Nothing, however, was done by his lordship to give effect to the suggestions in this letter; and the reason he assigned for this was, that he really could not find a person competent from his qualifications for such a commission, as the Railway Companies had engrossed all the talent available for the purpose. I am quite satisfied that if the determination had rested altogether with Lord Dalhousie, we should be in a far better state with regard to Railways than we now are. It is evident,

from his Reports, that he thoroughly understood the subject, and knew the means by which the public could be most benefited by Railways.

But though no Commission was appointed; it will be seen that several of the points respecting which it was recommended that information should be obtained, received considerable elucidation in the following year.

The next step taken by me was to move that it be left to Committees on Railway Bills in each case to settle the tariffs of fares and charges which the Companies should be allowed to charge. Parliament, however, except in a very few instances, never acted on this Resolution.

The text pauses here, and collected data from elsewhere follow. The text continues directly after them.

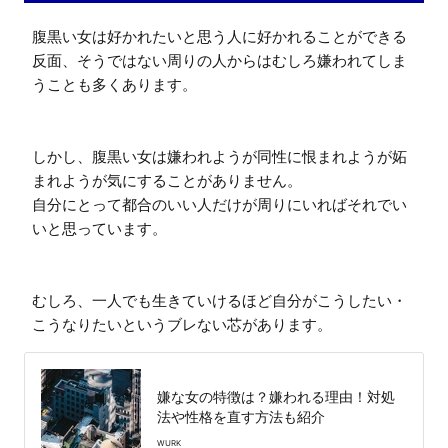
腹黒い女は好かれたいと思う人に好かれることができる
反面、そうではない周りの人からはむしろ嫌われてしま
うことも多くあります。

しかし、腹黒い女は嫌われようが同性に恨まれようが妬
まれようが気にすることがありません。

自分にとって都合のいい人だけが周りにいればそれでい
いと思っています。

むしろ、一人でも生きていけるほど自分がこうしたい・
こうなりたいというブレない芯があります。
嫌な女の特徴は？嫌われる理由！対処
法や性格を直す方法も紹介
WURK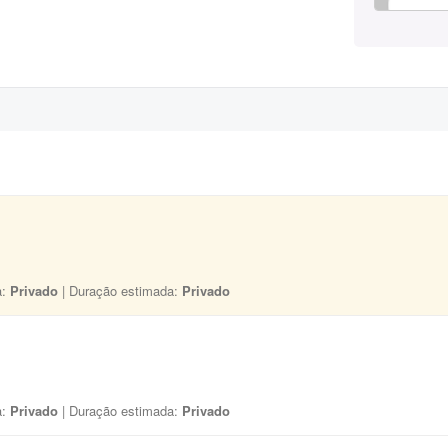
a:
Privado
| Duração estimada:
Privado
a:
Privado
| Duração estimada:
Privado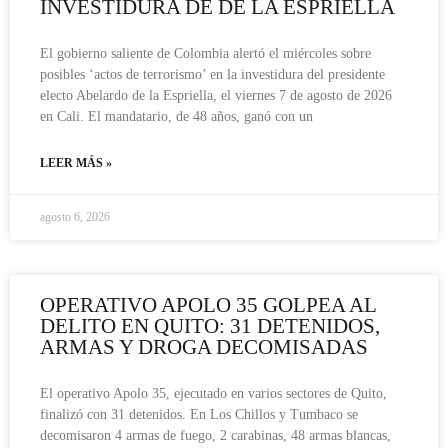
INVESTIDURA DE DE LA ESPRIELLA
El gobierno saliente de Colombia alertó el miércoles sobre
posibles ‘actos de terrorismo’ en la investidura del presidente
electo Abelardo de la Espriella, el viernes 7 de agosto de 2026
en Cali. El mandatario, de 48 años, ganó con un
LEER MÁS »
agosto 6, 2026
OPERATIVO APOLO 35 GOLPEA AL
DELITO EN QUITO: 31 DETENIDOS,
ARMAS Y DROGA DECOMISADAS
El operativo Apolo 35, ejecutado en varios sectores de Quito,
finalizó con 31 detenidos. En Los Chillos y Tumbaco se
decomisaron 4 armas de fuego, 2 carabinas, 48 armas blancas,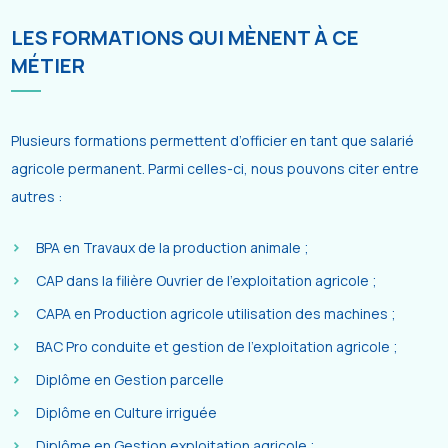
LES FORMATIONS QUI MÈNENT À CE
MÉTIER
Plusieurs formations permettent d’officier en tant que salarié
agricole permanent. Parmi celles-ci, nous pouvons citer entre
autres :
BPA en Travaux de la production animale ;
CAP dans la filière Ouvrier de l’exploitation agricole ;
CAPA en Production agricole utilisation des machines ;
BAC Pro conduite et gestion de l’exploitation agricole ;
Diplôme en Gestion parcelle
Diplôme en Culture irriguée
Diplôme en Gestion exploitation agricole ;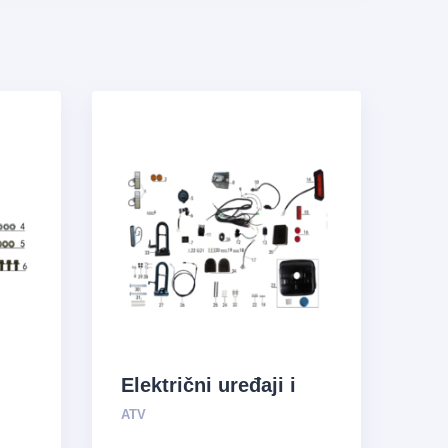
Električni uređaji i
sistem za opskrbu
ATV
uljem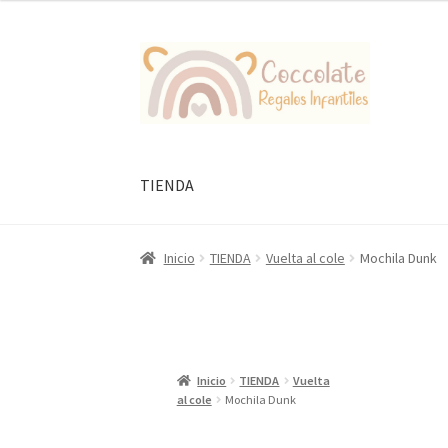
Ir
Ir
a
al
la
contenido
navegación
TIENDA
Inicio
TIENDA
Vuelta al cole
Mochila Dunk
Inicio
TIENDA
Vuelta
al cole
Mochila Dunk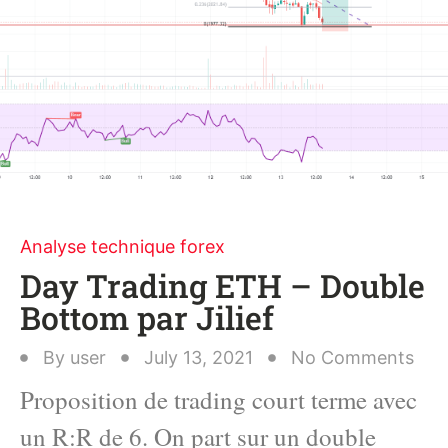
Analyse technique forex
Day Trading ETH – Double
Bottom par Jilief
By
user
July 13, 2021
No Comments
Proposition de trading court terme avec
un R:R de 6. On part sur un double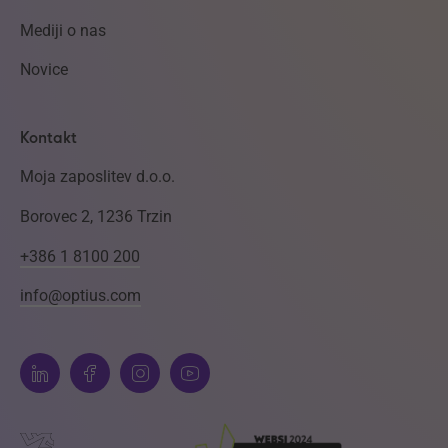
Mediji o nas
Novice
Kontakt
Moja zaposlitev d.o.o.
Borovec 2, 1236 Trzin
+386 1 8100 200
info@optius.com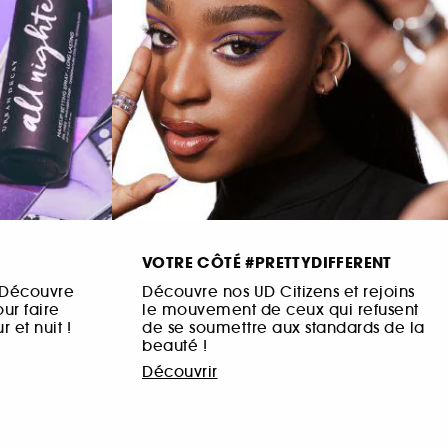
VOTRE CÔTÉ #PRETTYDIFFERENT
! Découvre
Découvre nos UD Citizens et rejoins
ur faire
le mouvement de ceux qui refusent
 et nuit !
de se soumettre aux standards de la
beauté !
Découvrir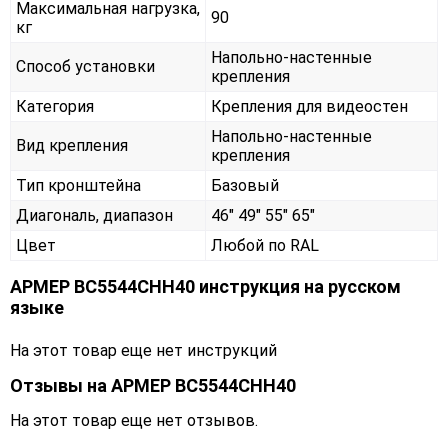
Максимальная нагрузка,
90
кг
Напольно-настенные
Способ установки
крепления
Категория
Крепления для видеостен
Напольно-настенные
Вид крепления
крепления
Тип кронштейна
Базовый
Диагональ, диапазон
46" 49" 55" 65"
Цвет
Любой по RAL
АРМЕР ВС5544СНН40 инструкция на русском
языке
На этот товар еще нет инструкций
Отзывы на
АРМЕР ВС5544СНН40
На этот товар еще нет отзывов.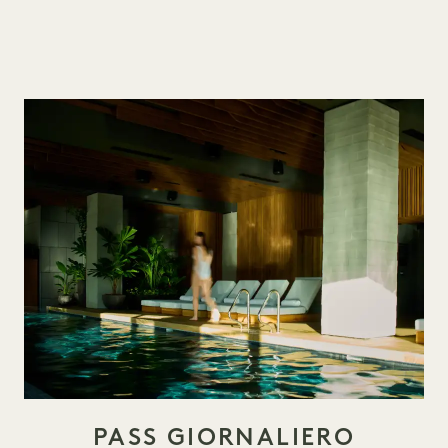
PASS GIORNALIERO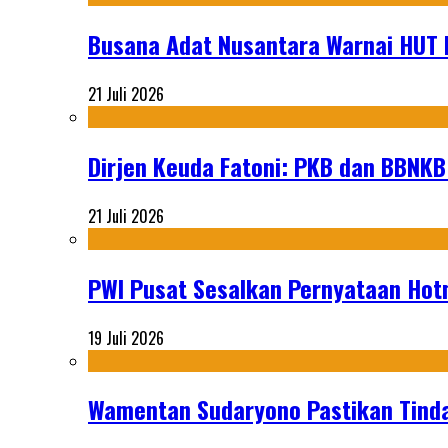
Busana Adat Nusantara Warnai HUT K
21 Juli 2026
Dirjen Keuda Fatoni: PKB dan BBNKB
21 Juli 2026
PWI Pusat Sesalkan Pernyataan Hot
19 Juli 2026
Wamentan Sudaryono Pastikan Tinda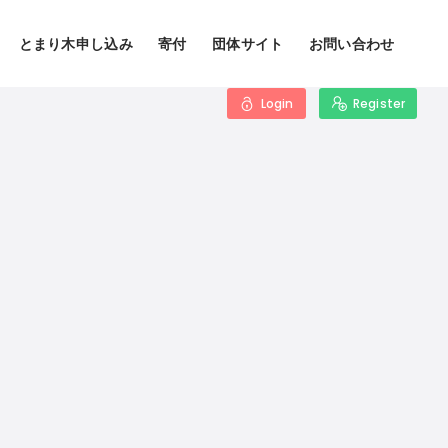
とまり木申し込み
寄付
団体サイト
お問い合わせ
Login
Register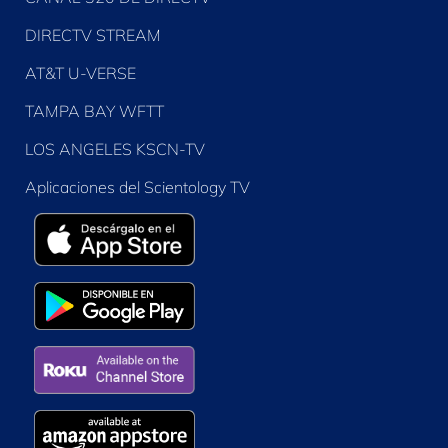
DIRECTV STREAM
AT&T U-VERSE
TAMPA BAY WFTT
LOS ANGELES KSCN-TV
Aplicaciones del Scientology TV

In 1846, while speculation was at the height of its madness with regard to Railways, and consequences of a very serious nature were to be apprehended from a continuance in the course we were then pursuing, I deemed it advisable to publish the annexed "Observations illustrative of the Defects of the English System of Railway Legislation, and of its injurious Operations on the Public Interests; with Suggestions for its Improvement." In that publication, I entered very fully into the various bearings of this important subject: and, as the considerations which I then urged have received additional force from recent events, I trust I shall be pardoned for again requesting for them the attention of the reader.*

In 1836 I had assumed that the best Lines had been first seized on; and conceiving the possibility of reconciling the interests of the monopolists with those of the public, I was anxious to guard against an unnecessary expenditure of capital in the construction of new Lines, * See p. 110.